Énoncé:
Poursuivez l'article sur l'arrêt de la Cour de cassation dans l'affaire Barbarin à partir de l'endroit où il s'arrête.

Extrait du document:
◇ ◇ ◇

Voilà une décision qui va intéresser bien au-delà de l’archevêché de Lyon et de l’affaire Philippe Barbarin, qui en est à l’origine. Saisie d’un recours contre l’arrêt de la cour d’appel de Lyon, qui a relaxé l’ex-cardinal de Lyon, la Cour de cassation a rendu, mercredi 14 avril, un arrêt qui encadre l’obligation de dénonciation d’atteintes ou d’agressions sexuelles sur mineurs de 15 ans.
A l’initiative de l’association La Parole libérée, le cardinal Philippe Barbarin avait été poursuivi pour ne pas avoir dénoncé auprès du procureur de la République les agressions sexuelles dont il avait reçu la confidence de la part d’une victime de l’ancien aumônier scout, Bernard Preynat. Condamné en première instance par le tribunal de Lyon, Philippe Barbarin avait fait appel et avait été relaxé.
Au cœur des débats figurait l’interprétation de l’article 434-3 du code pénal qui définit le délit de non-dénonciation par « le fait, pour quiconque ayant connaissance de privations, de mauvais traitements ou d’agressions ou atteintes sexuelles infligés à un mineur ou à une personne qui n’est pas en mesure de se protéger en raison de son âge, d’une maladie, d’une infirmité, d’une déficience physique ou psychique ou d’un état de grossesse, de ne pas en informer les autorités judiciaires ou administratives ou de continuer à ne pas informer ces autorités tant que ces infractions n’ont pas cessé ».

◇ ◇ ◇

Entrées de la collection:
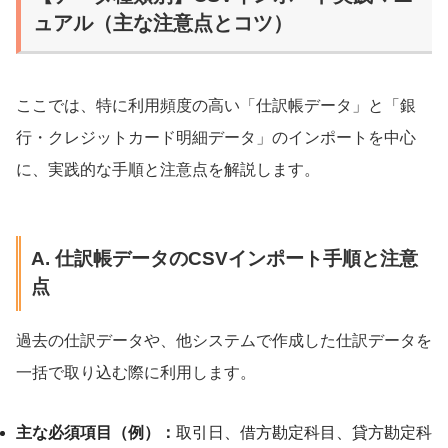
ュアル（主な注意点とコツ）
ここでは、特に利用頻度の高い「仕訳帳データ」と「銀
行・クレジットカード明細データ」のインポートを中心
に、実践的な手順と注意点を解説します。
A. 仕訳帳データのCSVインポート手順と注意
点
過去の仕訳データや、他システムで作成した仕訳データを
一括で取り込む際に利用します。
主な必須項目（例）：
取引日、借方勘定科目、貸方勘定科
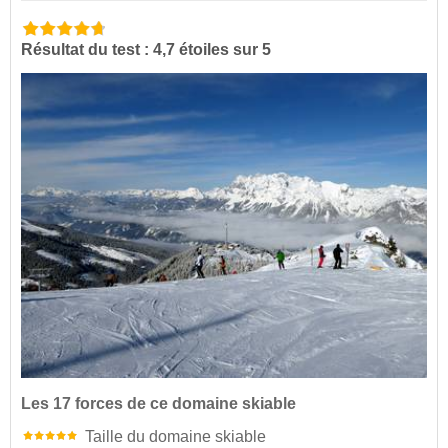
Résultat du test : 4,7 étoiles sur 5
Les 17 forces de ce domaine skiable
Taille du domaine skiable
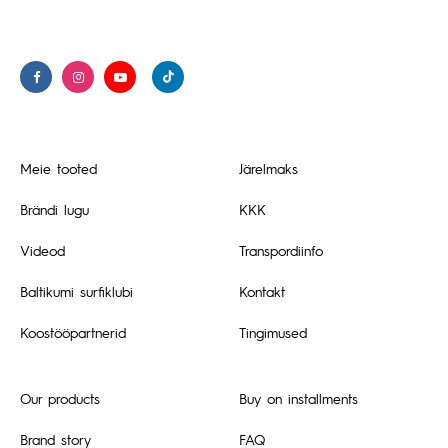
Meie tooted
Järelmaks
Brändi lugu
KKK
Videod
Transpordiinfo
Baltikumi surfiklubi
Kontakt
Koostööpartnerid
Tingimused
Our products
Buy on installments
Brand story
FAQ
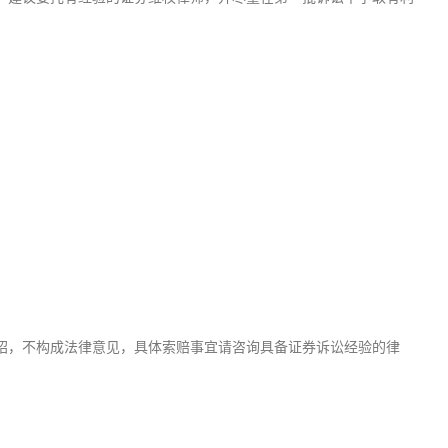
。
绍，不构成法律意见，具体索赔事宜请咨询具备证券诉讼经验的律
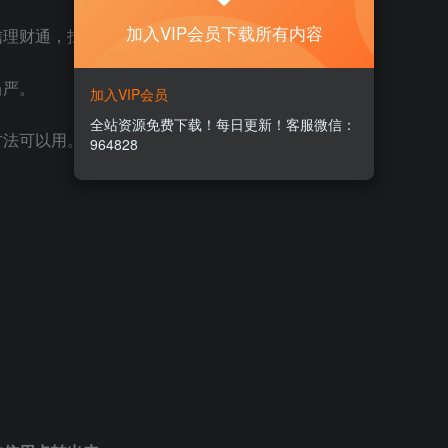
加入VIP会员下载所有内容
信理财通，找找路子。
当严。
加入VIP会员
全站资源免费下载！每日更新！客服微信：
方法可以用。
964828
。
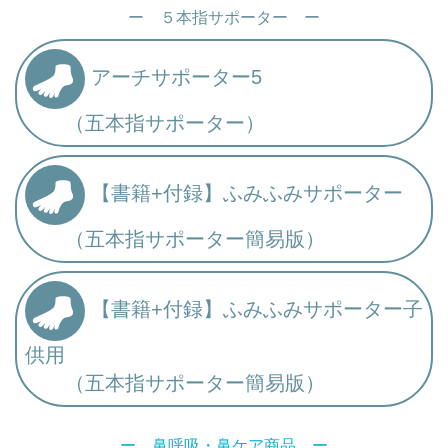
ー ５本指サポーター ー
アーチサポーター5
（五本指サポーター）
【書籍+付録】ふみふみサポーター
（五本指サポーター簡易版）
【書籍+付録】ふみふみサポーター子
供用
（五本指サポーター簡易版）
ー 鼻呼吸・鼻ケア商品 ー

◇ ◇ ◇

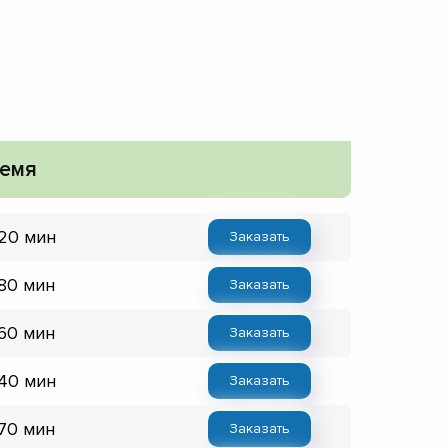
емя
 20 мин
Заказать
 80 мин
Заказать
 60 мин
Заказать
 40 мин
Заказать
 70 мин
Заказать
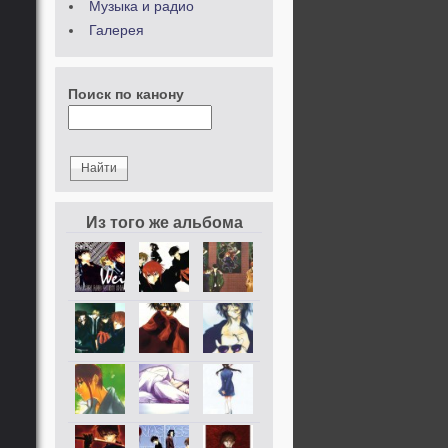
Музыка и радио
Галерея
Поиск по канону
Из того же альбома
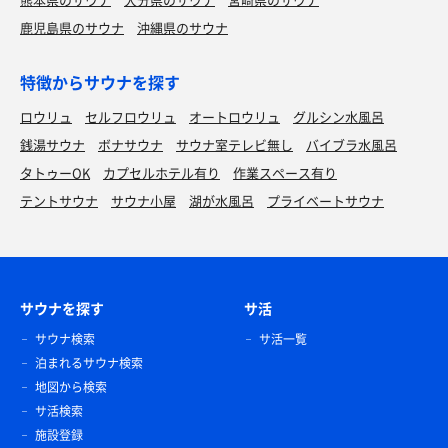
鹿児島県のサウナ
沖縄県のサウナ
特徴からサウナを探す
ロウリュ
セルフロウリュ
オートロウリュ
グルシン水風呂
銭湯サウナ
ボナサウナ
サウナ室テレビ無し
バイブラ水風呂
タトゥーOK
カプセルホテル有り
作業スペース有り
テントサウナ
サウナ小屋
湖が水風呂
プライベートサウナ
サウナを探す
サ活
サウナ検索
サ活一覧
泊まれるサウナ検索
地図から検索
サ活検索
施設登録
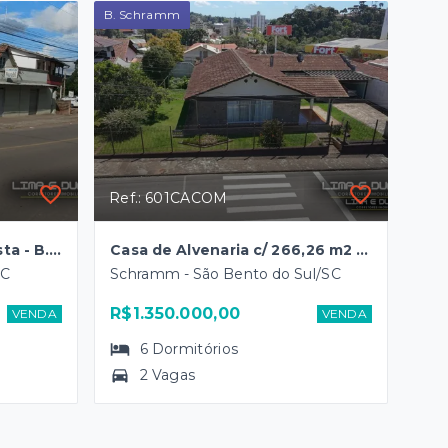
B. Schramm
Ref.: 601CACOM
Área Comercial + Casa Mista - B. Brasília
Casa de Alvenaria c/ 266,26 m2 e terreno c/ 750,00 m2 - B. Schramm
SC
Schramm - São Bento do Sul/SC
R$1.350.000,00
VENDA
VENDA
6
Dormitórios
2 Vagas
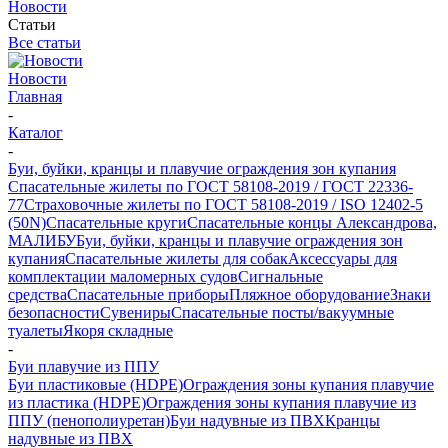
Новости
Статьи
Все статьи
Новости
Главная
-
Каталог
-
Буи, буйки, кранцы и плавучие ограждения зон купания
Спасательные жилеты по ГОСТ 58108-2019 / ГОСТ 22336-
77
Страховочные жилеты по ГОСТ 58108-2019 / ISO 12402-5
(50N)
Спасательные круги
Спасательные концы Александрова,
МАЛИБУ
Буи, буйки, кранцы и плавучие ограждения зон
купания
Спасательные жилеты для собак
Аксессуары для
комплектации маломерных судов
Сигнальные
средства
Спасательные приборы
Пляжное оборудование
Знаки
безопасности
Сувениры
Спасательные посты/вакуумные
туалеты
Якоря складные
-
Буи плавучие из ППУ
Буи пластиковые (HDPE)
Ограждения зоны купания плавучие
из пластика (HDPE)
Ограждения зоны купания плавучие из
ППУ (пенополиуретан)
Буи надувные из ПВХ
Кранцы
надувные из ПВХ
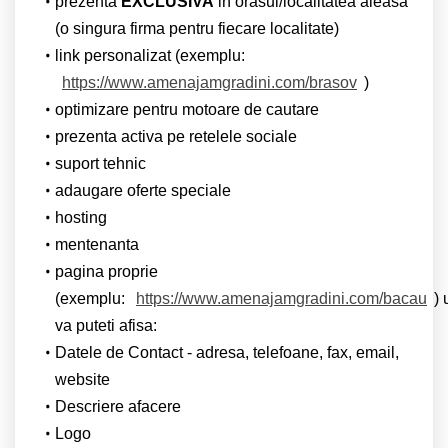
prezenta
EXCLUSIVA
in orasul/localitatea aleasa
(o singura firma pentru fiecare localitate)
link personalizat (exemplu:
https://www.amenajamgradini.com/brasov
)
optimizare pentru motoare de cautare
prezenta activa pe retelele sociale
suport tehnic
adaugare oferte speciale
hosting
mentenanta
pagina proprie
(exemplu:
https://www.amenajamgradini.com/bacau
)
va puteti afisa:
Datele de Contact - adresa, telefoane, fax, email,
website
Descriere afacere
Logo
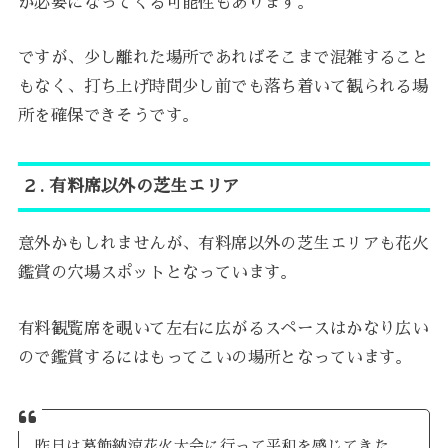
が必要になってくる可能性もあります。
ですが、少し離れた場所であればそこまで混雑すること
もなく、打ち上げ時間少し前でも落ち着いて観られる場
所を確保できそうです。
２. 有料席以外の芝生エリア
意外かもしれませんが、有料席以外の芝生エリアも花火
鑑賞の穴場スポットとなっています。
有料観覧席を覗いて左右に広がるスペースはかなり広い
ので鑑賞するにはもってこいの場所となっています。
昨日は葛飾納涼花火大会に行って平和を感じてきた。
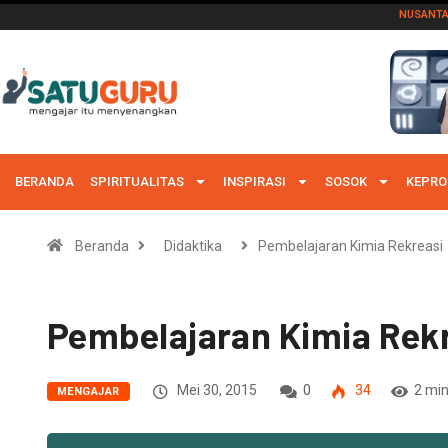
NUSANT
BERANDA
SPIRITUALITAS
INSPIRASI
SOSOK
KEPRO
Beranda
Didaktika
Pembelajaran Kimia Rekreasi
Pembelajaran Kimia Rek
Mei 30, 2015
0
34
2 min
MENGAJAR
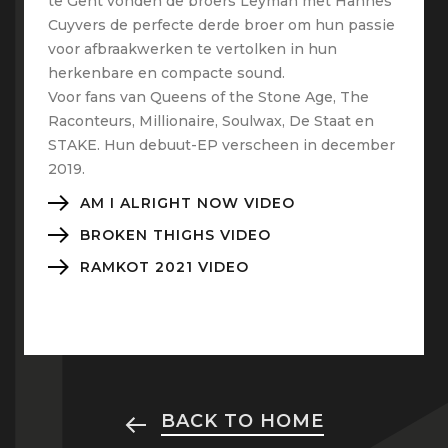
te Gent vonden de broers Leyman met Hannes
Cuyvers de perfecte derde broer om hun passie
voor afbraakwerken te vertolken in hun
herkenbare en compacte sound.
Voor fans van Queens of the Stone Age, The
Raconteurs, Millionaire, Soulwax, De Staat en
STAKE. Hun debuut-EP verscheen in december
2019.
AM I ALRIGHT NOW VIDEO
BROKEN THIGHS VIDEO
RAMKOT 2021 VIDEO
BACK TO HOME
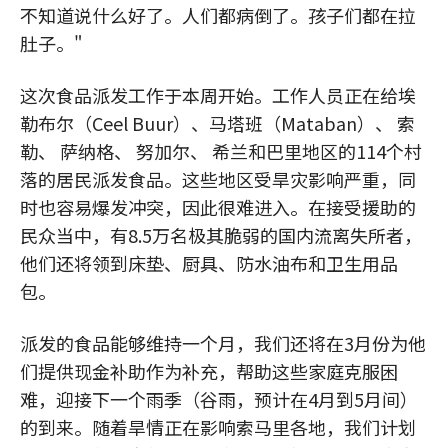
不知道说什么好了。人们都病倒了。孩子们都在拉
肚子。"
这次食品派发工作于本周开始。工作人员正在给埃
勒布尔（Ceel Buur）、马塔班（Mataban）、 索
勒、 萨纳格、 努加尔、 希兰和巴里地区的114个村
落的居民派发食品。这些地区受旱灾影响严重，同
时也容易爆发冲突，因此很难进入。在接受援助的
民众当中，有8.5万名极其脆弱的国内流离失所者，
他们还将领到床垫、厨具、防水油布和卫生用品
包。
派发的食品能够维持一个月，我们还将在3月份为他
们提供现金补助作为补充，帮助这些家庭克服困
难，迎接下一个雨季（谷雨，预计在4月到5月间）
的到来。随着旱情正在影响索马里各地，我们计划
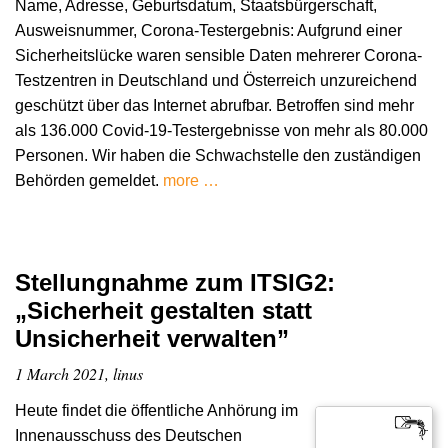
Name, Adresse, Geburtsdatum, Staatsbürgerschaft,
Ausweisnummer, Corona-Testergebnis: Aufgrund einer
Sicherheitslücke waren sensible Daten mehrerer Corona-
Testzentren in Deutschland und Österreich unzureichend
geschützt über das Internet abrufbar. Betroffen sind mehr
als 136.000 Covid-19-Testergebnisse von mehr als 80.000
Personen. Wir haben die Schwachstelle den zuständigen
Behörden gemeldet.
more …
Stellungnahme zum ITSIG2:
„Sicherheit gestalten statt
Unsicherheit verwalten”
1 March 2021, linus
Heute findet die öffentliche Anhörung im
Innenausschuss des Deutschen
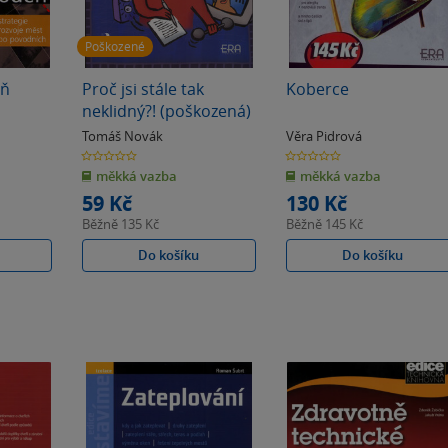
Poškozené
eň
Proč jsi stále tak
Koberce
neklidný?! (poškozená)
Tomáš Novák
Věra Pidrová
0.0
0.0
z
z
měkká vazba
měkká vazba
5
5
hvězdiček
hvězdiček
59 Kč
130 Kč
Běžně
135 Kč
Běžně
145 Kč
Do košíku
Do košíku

◇ ◇ ◇

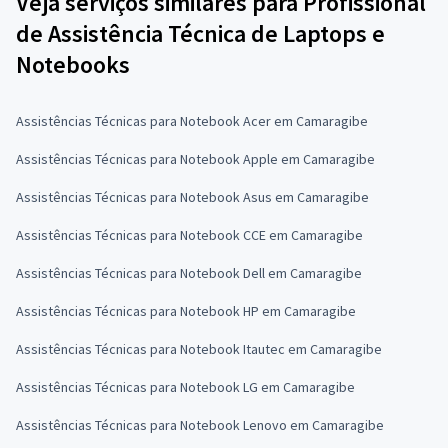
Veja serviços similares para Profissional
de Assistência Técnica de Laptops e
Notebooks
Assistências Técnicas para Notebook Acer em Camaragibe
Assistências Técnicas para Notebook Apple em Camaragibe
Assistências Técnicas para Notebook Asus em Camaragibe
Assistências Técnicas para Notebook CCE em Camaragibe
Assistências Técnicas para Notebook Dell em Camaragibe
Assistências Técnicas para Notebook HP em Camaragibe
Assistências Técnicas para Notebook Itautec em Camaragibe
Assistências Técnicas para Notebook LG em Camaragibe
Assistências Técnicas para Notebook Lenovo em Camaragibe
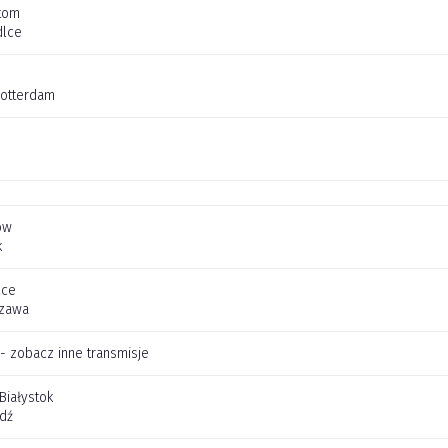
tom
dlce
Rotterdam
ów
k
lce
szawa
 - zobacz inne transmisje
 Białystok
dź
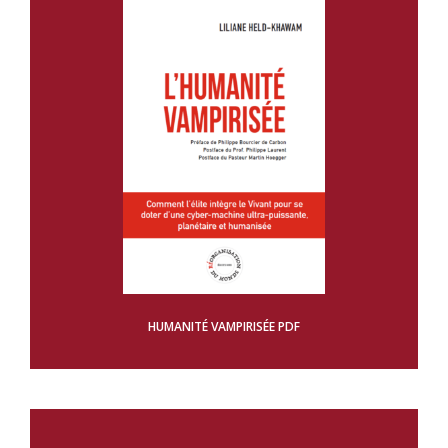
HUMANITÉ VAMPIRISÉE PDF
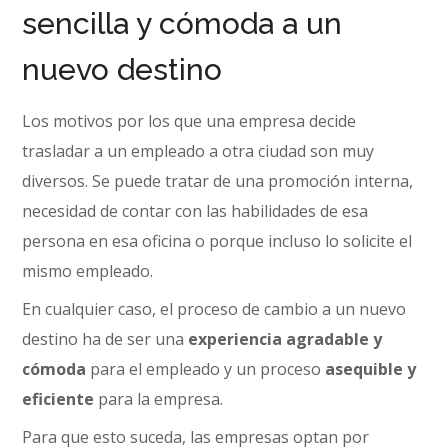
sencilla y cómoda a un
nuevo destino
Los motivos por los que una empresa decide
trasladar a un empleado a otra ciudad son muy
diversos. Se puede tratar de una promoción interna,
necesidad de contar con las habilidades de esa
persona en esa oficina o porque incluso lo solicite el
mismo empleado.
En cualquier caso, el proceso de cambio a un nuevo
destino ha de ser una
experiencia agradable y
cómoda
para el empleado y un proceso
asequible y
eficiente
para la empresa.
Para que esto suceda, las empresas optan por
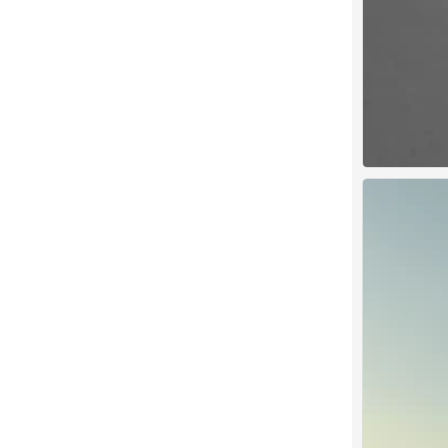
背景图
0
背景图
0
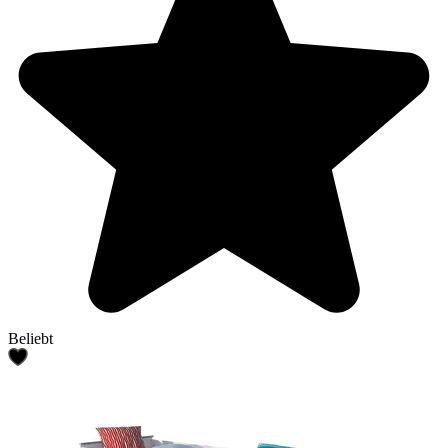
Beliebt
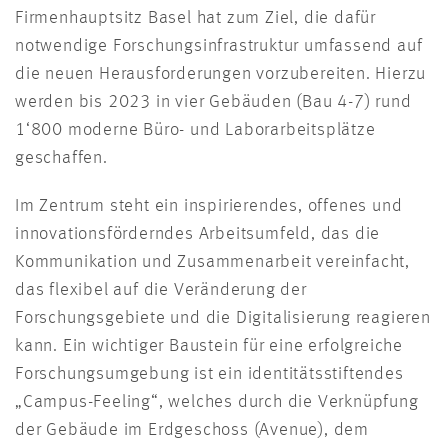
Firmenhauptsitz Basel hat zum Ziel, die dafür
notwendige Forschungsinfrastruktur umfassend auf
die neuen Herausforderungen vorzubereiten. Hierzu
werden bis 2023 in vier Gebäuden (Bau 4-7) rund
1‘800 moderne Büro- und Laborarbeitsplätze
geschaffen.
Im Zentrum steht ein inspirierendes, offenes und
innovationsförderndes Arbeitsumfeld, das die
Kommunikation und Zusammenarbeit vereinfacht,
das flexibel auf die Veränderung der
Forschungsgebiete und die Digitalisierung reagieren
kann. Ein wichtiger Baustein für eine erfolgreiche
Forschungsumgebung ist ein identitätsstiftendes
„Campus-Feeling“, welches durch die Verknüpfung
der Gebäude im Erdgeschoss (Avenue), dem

◇ ◇ ◇

Réponse:
Règles de prescription « complexes »
La Cour de cassation était saisie de deux questions sur lesquelles le tribunal de Lyon puis la cour d’appel avaient apporté des réponses différentes : une personne est-elle tenue de dénoncer des faits d’agressions sexuelles portés à sa connaissance, quand bien même ces faits seraient prescrits ? L’obligation de dénonciation se poursuit-elle si les victimes, devenues majeures ou ne présentant plus de « vulnérabilité » au sens du code pénal, sont en état de dénoncer elles-mêmes les faits ?
La Cour de cassation a répondu oui à la première question et non à la deuxième. Sur la prescription des délits dénoncés, elle prend le contrepied de la cour d’appel de Lyon qui, dans son arrêt rendu le 30 janvier 2020, avait considéré que « l’obligation sanctionnée par le texte ne saurait être considérée comme juridiquement maintenue dès lors que l’infraction principale ne peut plus faire l’objet de poursuites ».
Les juges d’appel s’appuyaient sur le fait que, lorsque les délits sont prescrits, il n’y a plus d’entrave à la justice susceptible d’être reprochée à la personne n’ayant pas dénoncé. La Cour de cassation estime, au contraire, que l’obligation de dénonciation « persiste même si les mauvais traitements paraissent prescrits au moment où celui qui a l’obligation de les dénoncer en prend connaissance ». A l’appui de sa décision, elle relève en effet que les règles de prescription étant « complexes », celles-ci « ne peuvent être laissées à l’appréciation de la personne qui reçoit l’information et qui peut, en particulier, ignorer l’existence d’un acte qui serait de nature à interrompre cette prescription ».